Can you print every line of the records below verbatim, with no changes?

------------------------------------------------------------

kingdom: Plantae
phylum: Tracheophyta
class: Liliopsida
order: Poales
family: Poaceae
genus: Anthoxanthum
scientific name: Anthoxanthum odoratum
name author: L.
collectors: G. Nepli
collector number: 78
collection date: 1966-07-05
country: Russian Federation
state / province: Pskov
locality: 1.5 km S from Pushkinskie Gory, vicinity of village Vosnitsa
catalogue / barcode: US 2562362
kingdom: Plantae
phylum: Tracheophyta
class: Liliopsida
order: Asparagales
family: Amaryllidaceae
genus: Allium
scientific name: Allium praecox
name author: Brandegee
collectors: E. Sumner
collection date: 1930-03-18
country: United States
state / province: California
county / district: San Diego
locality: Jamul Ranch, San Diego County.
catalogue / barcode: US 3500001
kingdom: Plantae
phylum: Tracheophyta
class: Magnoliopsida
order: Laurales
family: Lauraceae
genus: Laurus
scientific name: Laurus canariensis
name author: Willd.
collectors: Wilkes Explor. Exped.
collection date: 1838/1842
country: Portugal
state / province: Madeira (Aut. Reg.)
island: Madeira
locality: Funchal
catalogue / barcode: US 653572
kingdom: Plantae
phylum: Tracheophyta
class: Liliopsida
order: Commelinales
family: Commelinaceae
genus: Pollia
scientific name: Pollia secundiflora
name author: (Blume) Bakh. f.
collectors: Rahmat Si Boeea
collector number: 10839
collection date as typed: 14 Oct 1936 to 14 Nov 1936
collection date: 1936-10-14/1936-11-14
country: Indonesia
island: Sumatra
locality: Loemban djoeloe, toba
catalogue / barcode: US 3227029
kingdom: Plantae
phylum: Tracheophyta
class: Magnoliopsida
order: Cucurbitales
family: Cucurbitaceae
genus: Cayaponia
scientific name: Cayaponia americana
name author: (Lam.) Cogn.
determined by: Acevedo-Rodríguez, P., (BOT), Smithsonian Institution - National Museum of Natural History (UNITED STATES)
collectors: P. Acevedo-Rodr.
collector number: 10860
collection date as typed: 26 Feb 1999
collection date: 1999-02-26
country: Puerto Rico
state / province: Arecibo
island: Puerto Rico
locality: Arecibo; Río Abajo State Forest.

------------------------------------------------------------

▸ **EXERCISE ANSWER**
kingdom: Plantae
phylum: Tracheophyta
class: Liliopsida
order: Poales
family: Poaceae
genus: Anthoxanthum
scientific name: Anthoxanthum odoratum
name author: L.
collectors: G. Nepli
collector number: 78
collection date: 1966-07-05
country: Russian Federation
state / province: Pskov
locality: 1.5 km S from Pushkinskie Gory, vicinity of village Vosnitsa
catalogue / barcode: US 2562362
kingdom: Plantae
phylum: Tracheophyta
class: Liliopsida
order: Asparagales
family: Amaryllidaceae
genus: Allium
scientific name: Allium praecox
name author: Brandegee
collectors: E. Sumner
collection date: 1930-03-18
country: United States
state / province: California
county / district: San Diego
locality: Jamul Ranch, San Diego County.
catalogue / barcode: US 3500001
kingdom: Plantae
phylum: Tracheophyta
class: Magnoliopsida
order: Laurales
family: Lauraceae
genus: Laurus
scientific name: Laurus canariensis
name author: Willd.
collectors: Wilkes Explor. Exped.
collection date: 1838/1842
country: Portugal
state / province: Madeira (Aut. Reg.)
island: Madeira
locality: Funchal
catalogue / barcode: US 653572
kingdom: Plantae
phylum: Tracheophyta
class: Liliopsida
order: Commelinales
family: Commelinaceae
genus: Pollia
scientific name: Pollia secundiflora
name author: (Blume) Bakh. f.
collectors: Rahmat Si Boeea
collector number: 10839
collection date as typed: 14 Oct 1936 to 14 Nov 1936
collection date: 1936-10-14/1936-11-14
country: Indonesia
island: Sumatra
locality: Loemban djoeloe, toba
catalogue / barcode: US 3227029
kingdom: Plantae
phylum: Tracheophyta
class: Magnoliopsida
order: Cucurbitales
family: Cucurbitaceae
genus: Cayaponia
scientific name: Cayaponia americana
name author: (Lam.) Cogn.
determined by: Acevedo-Rodríguez, P., (BOT), Smithsonian Institution - National Museum of Natural History (UNITED STATES)
collectors: P. Acevedo-Rodr.
collector number: 10860
collection date as typed: 26 Feb 1999
collection date: 1999-02-26
country: Puerto Rico
state / province: Arecibo
island: Puerto Rico
locality: Arecibo; Río Abajo State Forest.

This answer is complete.